**Your instructions**
Identify every line in the entries below that contains the string "instrument", and copy each of those lines in full.

**Supplied material**
* * * *
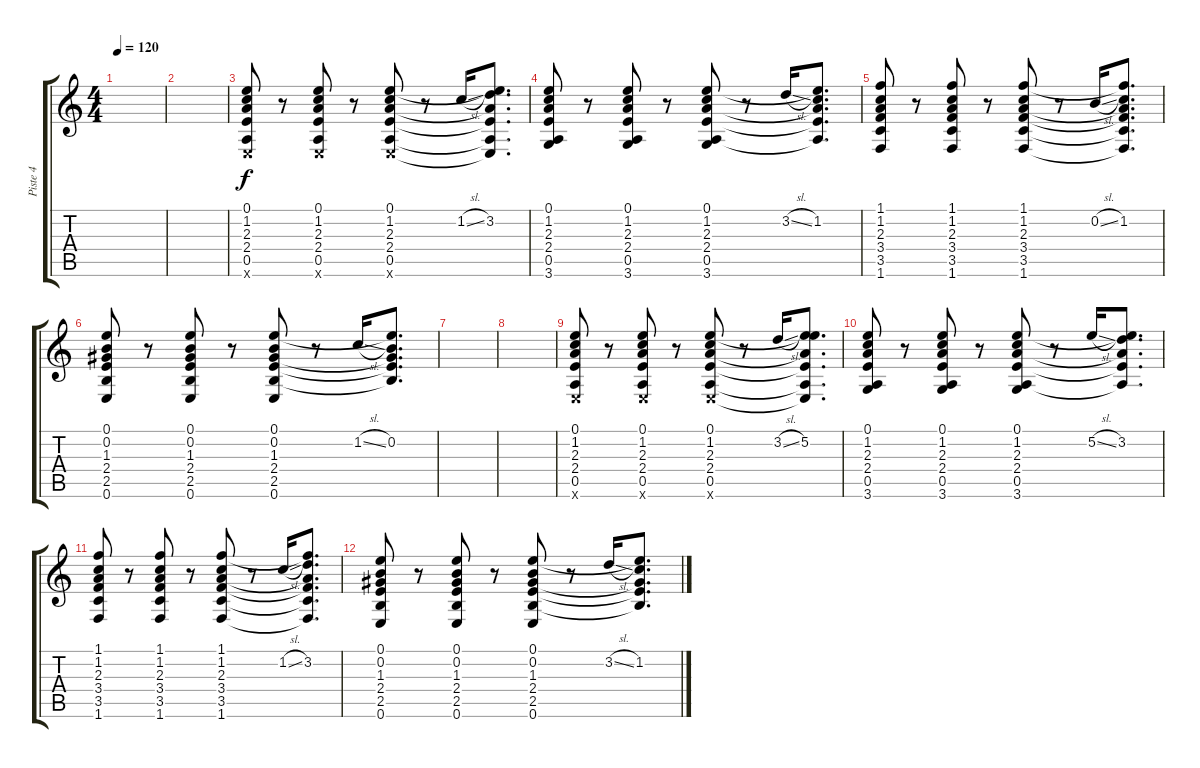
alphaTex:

\track ("Piste 4" "Piste 4") {instrument distortionguitar}
\staff {score tabs}
\tuning (E4 B3 G3 D3 A2 E2) {hide}
\ts (4 4)
\tempo 120
\clef g2
\ks c
|
|
(0.1 1.2 2.3 2.4 0.5 0.6{x}).8 r.8 (0.1 1.2 2.3 2.4 0.5 0.6{x}).8 r.8 (0.1 1.2 2.3 2.4 0.5 0.6{x}).8 r.8 1.2{sl}.16 (0.1{t} 3.2 2.3{t} 2.4{t} 0.5{t} 0.6{t}).8{d} |
(0.1 1.2 2.3 2.4 0.5 3.6).8 r.8 (0.1 1.2 2.3 2.4 0.5 3.6).8 r.8 (0.1 1.2 2.3 2.4 0.5 3.6).8 r.8 3.2{sl}.16 (0.1{t} 1.2 2.3{t} 2.4{t} 0.5{t}).8{d} |
(1.1 1.2 2.3 3.4 3.5 1.6).8 r.8 (1.1 1.2 2.3 3.4 3.5 1.6).8 r.8 (1.1 1.2 2.3 3.4 3.5 1.6).8 r.8 0.2{sl}.16 (1.1{t} 1.2 2.3{t} 3.4{t} 3.5{t} 1.6{t}).8{d} |
(0.1 0.2 1.3 2.4 2.5 0.6).8 r.8 (0.1 0.2 1.3 2.4 2.5 0.6).8 r.8 (0.1 0.2 1.3 2.4 2.5 0.6).8 r.8 1.2{sl}.16 (0.1{t} 0.2 1.3{t} 2.4{t} 2.5{t}).8{d} |
|
|
(0.1 1.2 2.3 2.4 0.5 0.6{x}).8 r.8 (0.1 1.2 2.3 2.4 0.5 0.6{x}).8 r.8 (0.1 1.2 2.3 2.4 0.5 0.6{x}).8 r.8 3.2{sl}.16 (0.1{t} 5.2 2.3{t} 2.4{t} 0.5{t} 0.6{t}).8{d} |
(0.1 1.2 2.3 2.4 0.5 3.6).8 r.8 (0.1 1.2 2.3 2.4 0.5 3.6).8 r.8 (0.1 1.2 2.3 2.4 0.5 3.6).8 r.8 5.2{sl}.16 (0.1{t} 3.2 2.3{t} 2.4{t} 0.5{t}).8{d} |
(1.1 1.2 2.3 3.4 3.5 1.6).8 r.8 (1.1 1.2 2.3 3.4 3.5 1.6).8 r.8 (1.1 1.2 2.3 3.4 3.5 1.6).8 r.8 1.2{sl}.16 (1.1{t} 3.2 2.3{t} 3.4{t} 3.5{t} 1.6{t}).8{d} |
(0.1 0.2 1.3 2.4 2.5 0.6).8 r.8 (0.1 0.2 1.3 2.4 2.5 0.6).8 r.8 (0.1 0.2 1.3 2.4 2.5 0.6).8 r.8 3.2{sl}.16 (0.1{t} 1.2 1.3{t} 2.4{t} 2.5{t}).8{d}
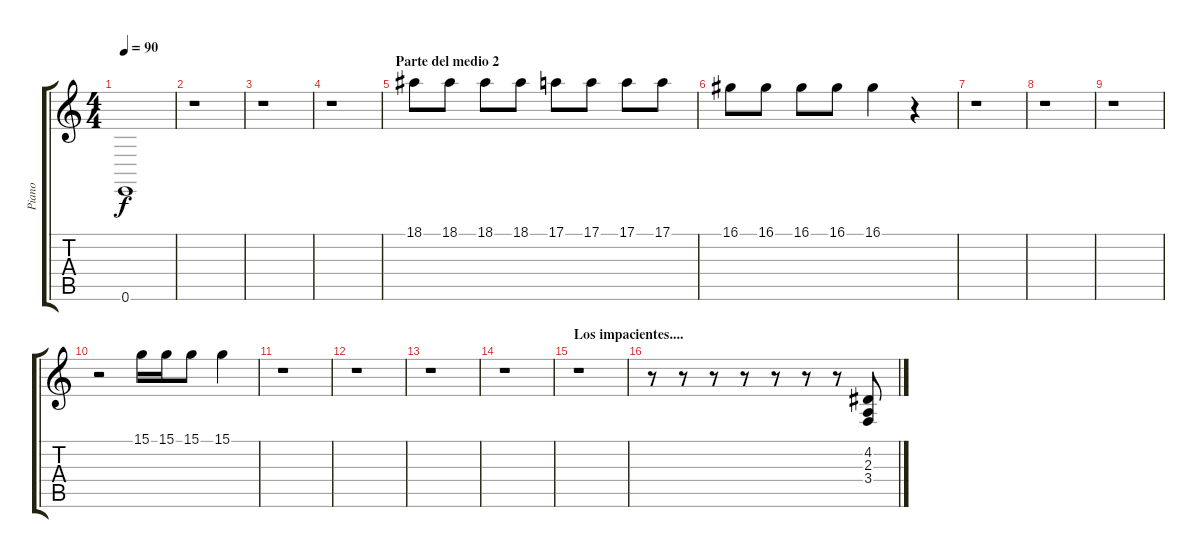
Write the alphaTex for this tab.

\track ("Piano" "Piano") {instrument acousticgrandpiano}
\staff {score tabs}
\tuning (E4 B3 G3 D3 A2 E2) {hide}
\ts (4 4)
\tempo 90
\clef g2
\ks c
0.6.1{dy f} |
r.1 |
r.1 |
r.1 |
\section ("" "Parte del medio 2")
18.1.8 18.1.8 18.1.8 18.1.8 17.1.8 17.1.8 17.1.8 17.1.8 |
16.1.8 16.1.8 16.1.8 16.1.8 16.1.4 r.4 |
r.1 |
r.1 |
r.1 |
r.2 15.1.16 15.1.16 15.1.8 15.1.4 |
r.1 |
r.1 |
r.1 |
r.1 |
\section ("" "Los impacientes....")
r.1 |
r.8 r.8 r.8 r.8 r.8 r.8 r.8 (4.2 2.3 3.4).8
* * * *
**Final answer**
\track ("Piste 4" "Piste 4") {instrument distortionguitar}
\track ("Piano" "Piano") {instrument acousticgrandpiano}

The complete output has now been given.